#### The task
Quote the listing below in its entirety, omitting every image.

#### Data to use
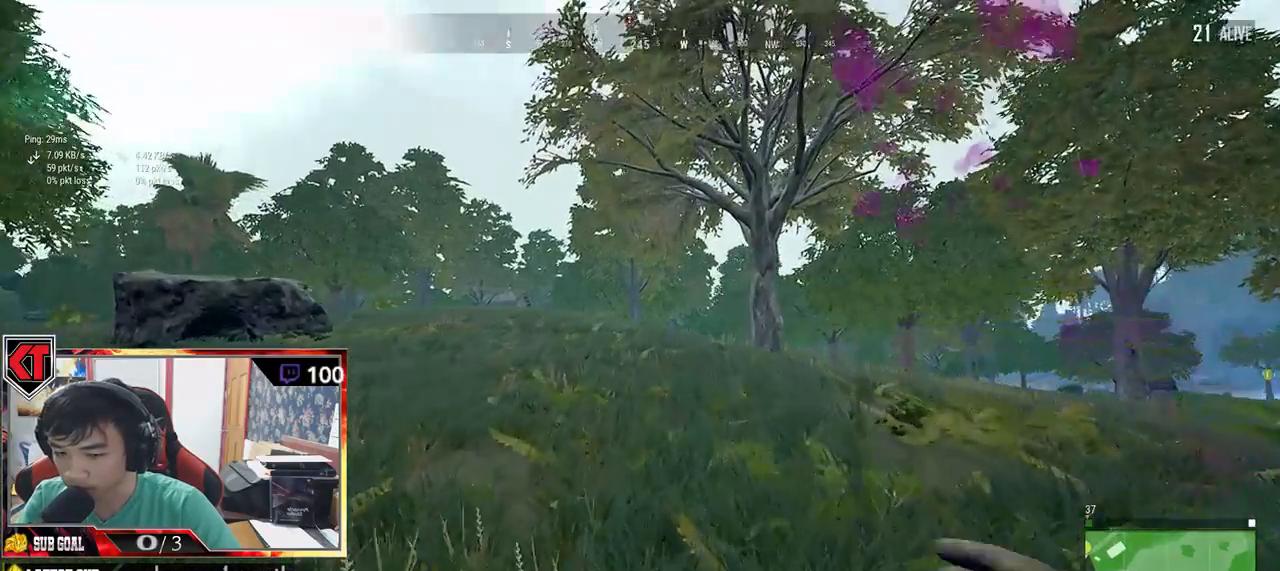
{"keys": ["shift", "w"], "mouse": [], "events": []}
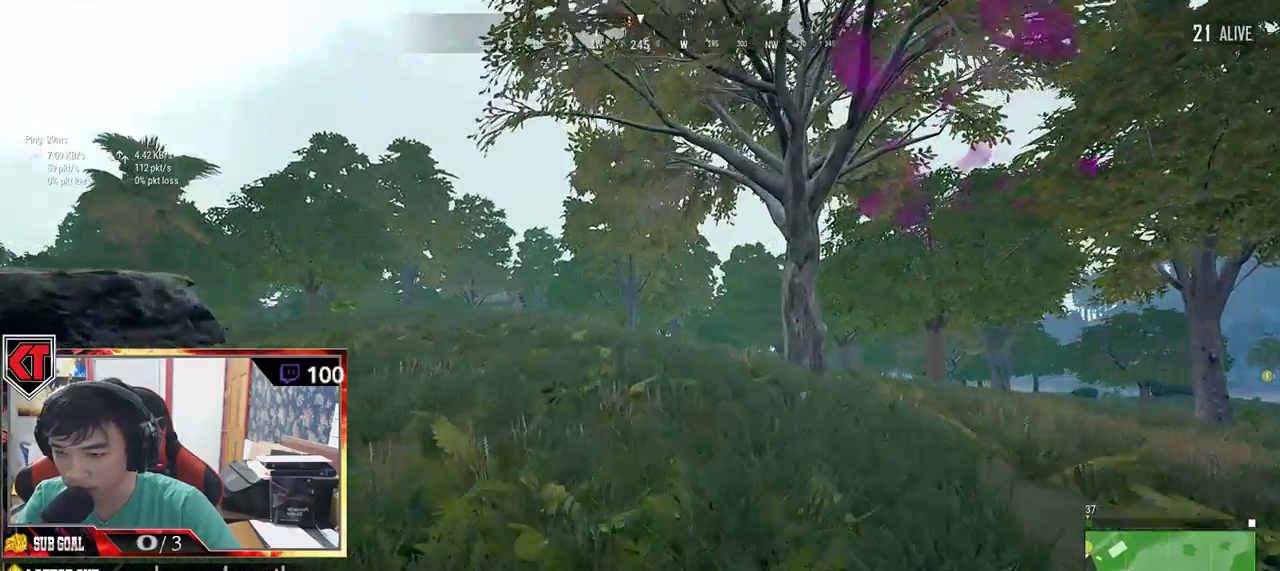
{"keys": ["shift", "w"], "mouse": [], "events": []}
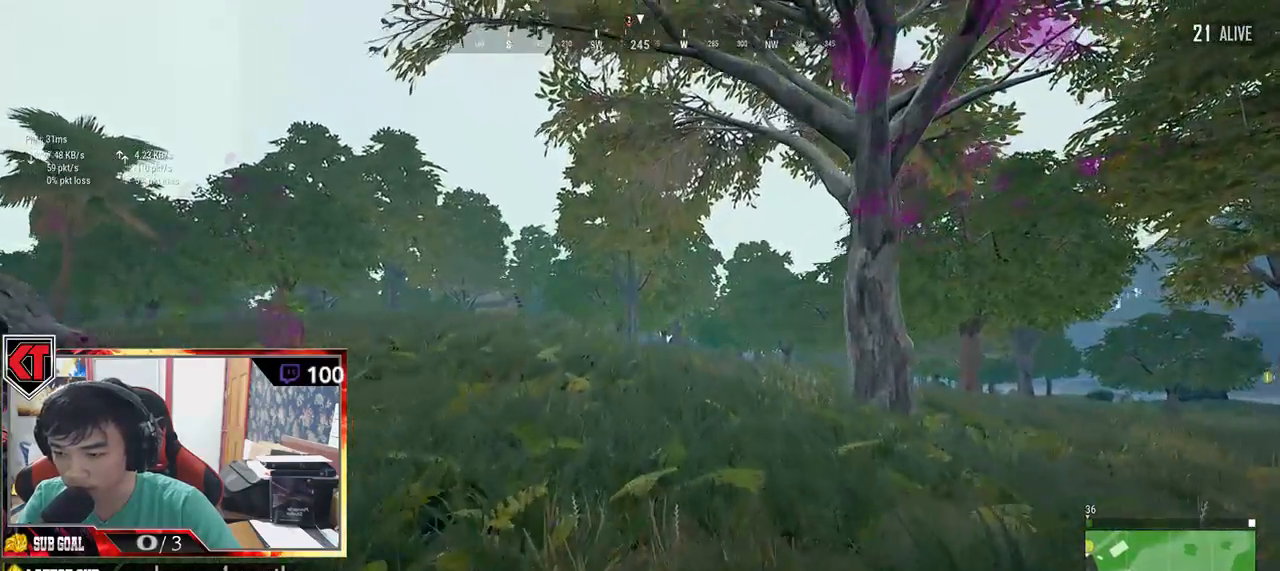
{"keys": ["shift", "w"], "mouse": [], "events": []}
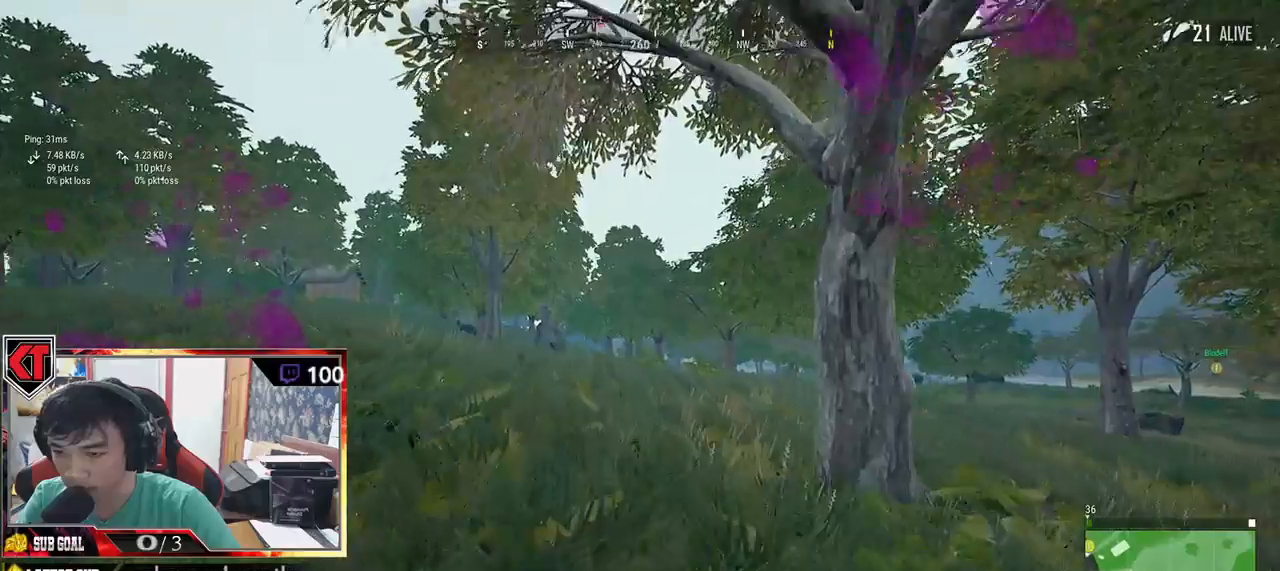
{"keys": ["shift", "w"], "mouse": [], "events": []}
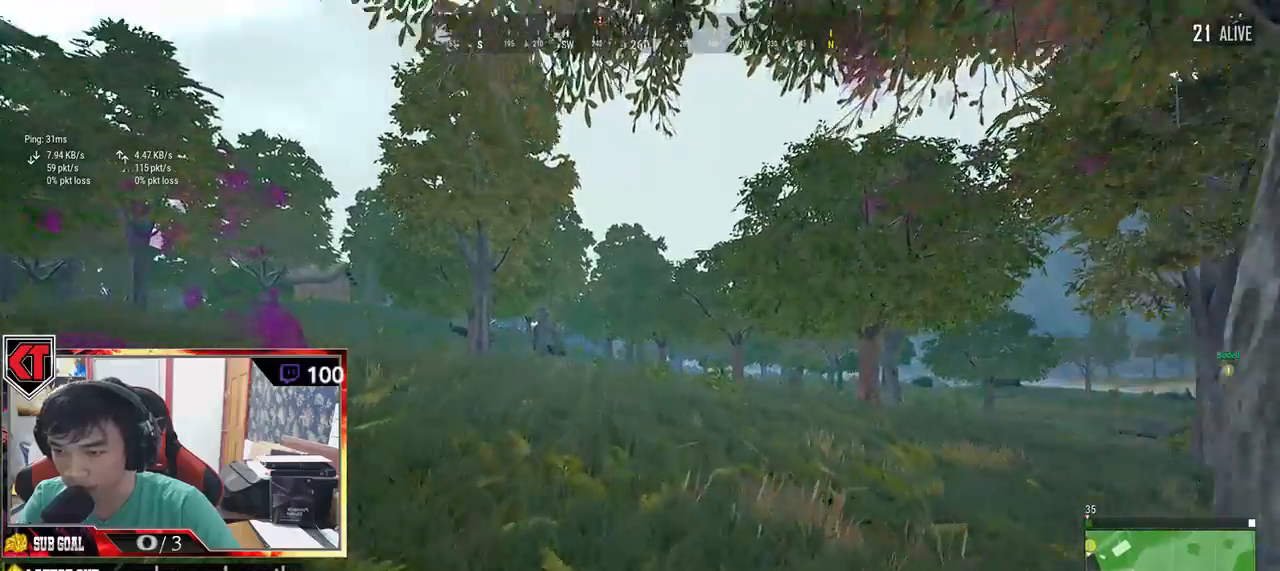
{"keys": ["shift", "w"], "mouse": [], "events": []}
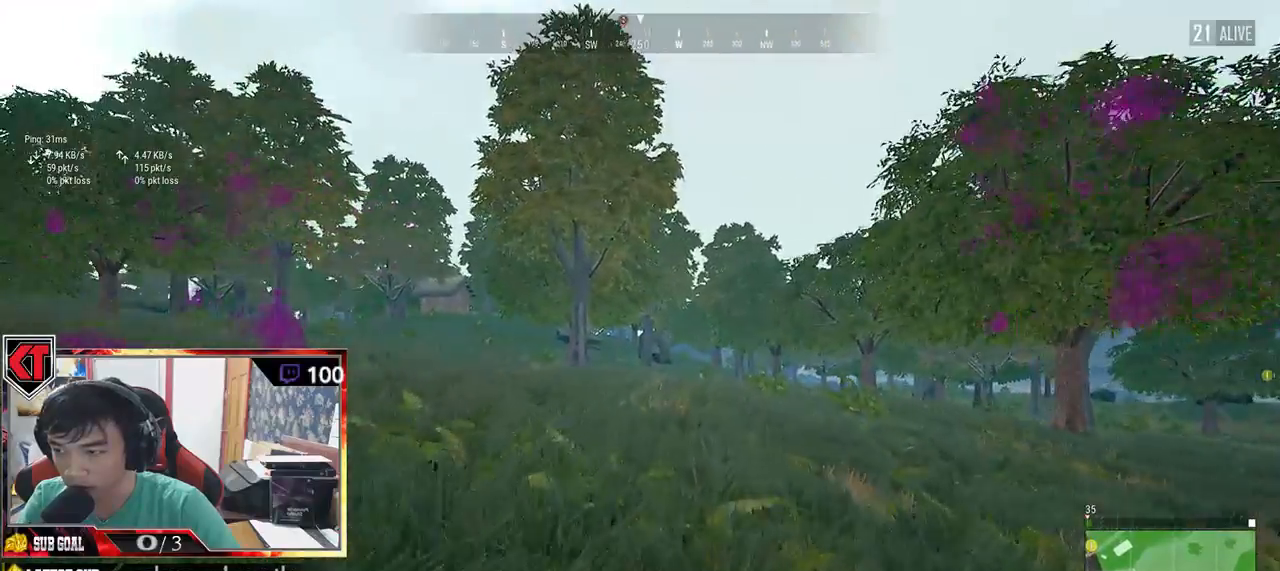
{"keys": ["shift", "w"], "mouse": [], "events": []}
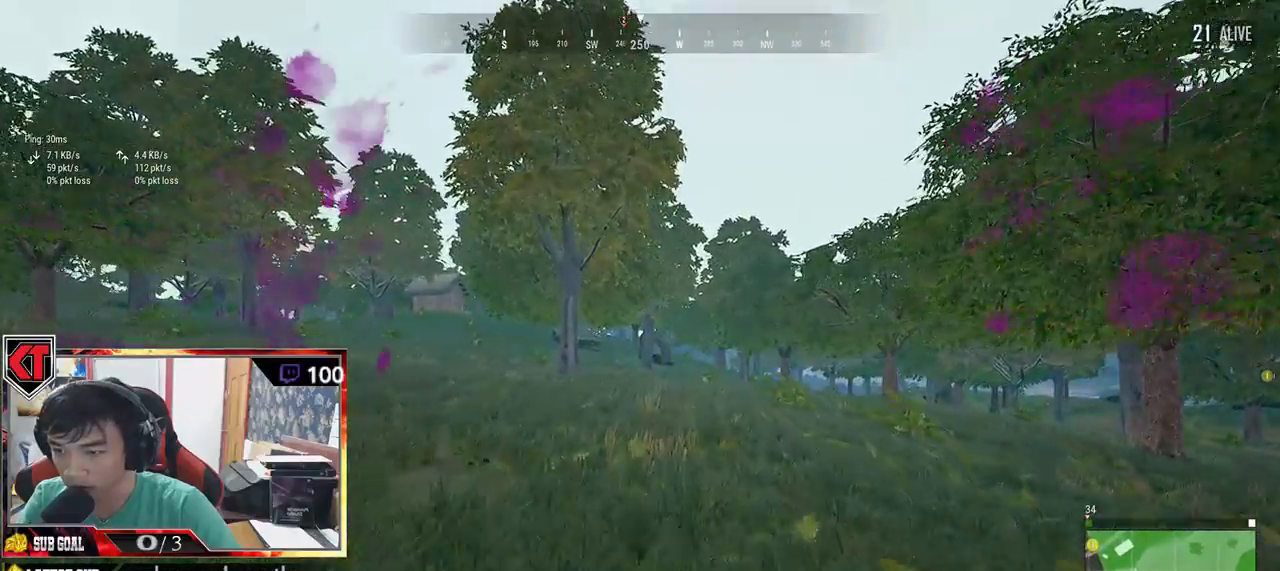
{"keys": ["shift", "w"], "mouse": [], "events": []}
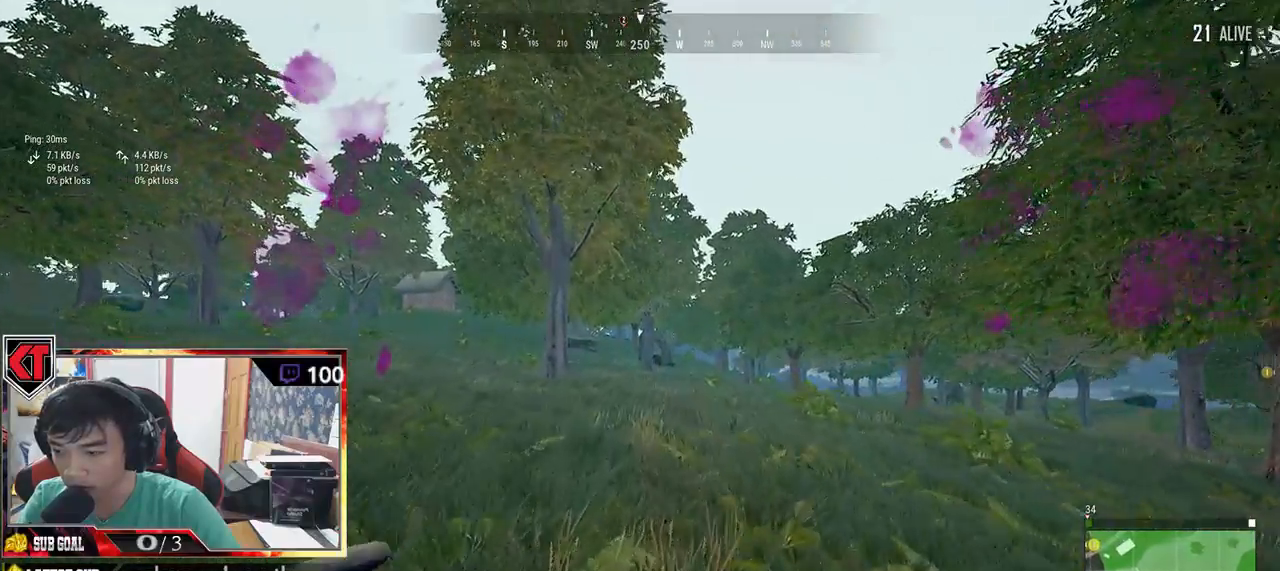
{"keys": ["shift", "w"], "mouse": [], "events": []}
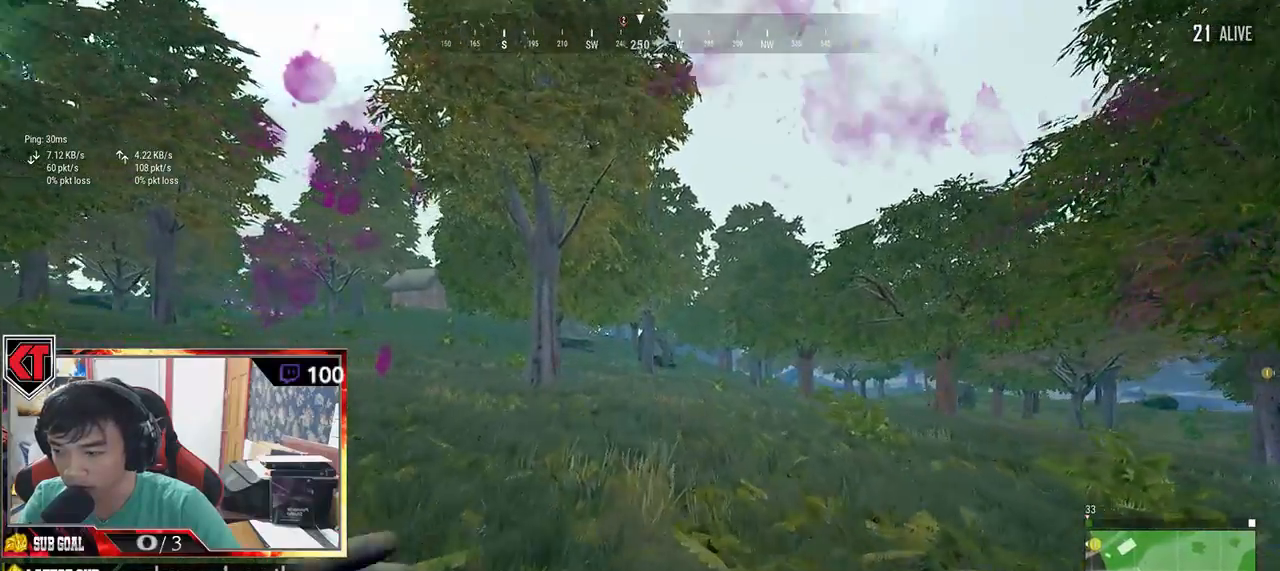
{"keys": ["shift", "w"], "mouse": [], "events": []}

#### Answer below
{"keys": ["shift", "w"], "mouse": [], "events": []}
{"keys": ["shift", "w"], "mouse": [], "events": []}
{"keys": ["shift", "w"], "mouse": [], "events": []}
{"keys": ["shift", "w"], "mouse": [], "events": []}
{"keys": ["shift", "w"], "mouse": [], "events": []}
{"keys": ["shift", "w"], "mouse": [], "events": []}
{"keys": ["shift", "w"], "mouse": [], "events": []}
{"keys": ["shift", "w"], "mouse": [], "events": []}
{"keys": ["shift", "w"], "mouse": [], "events": []}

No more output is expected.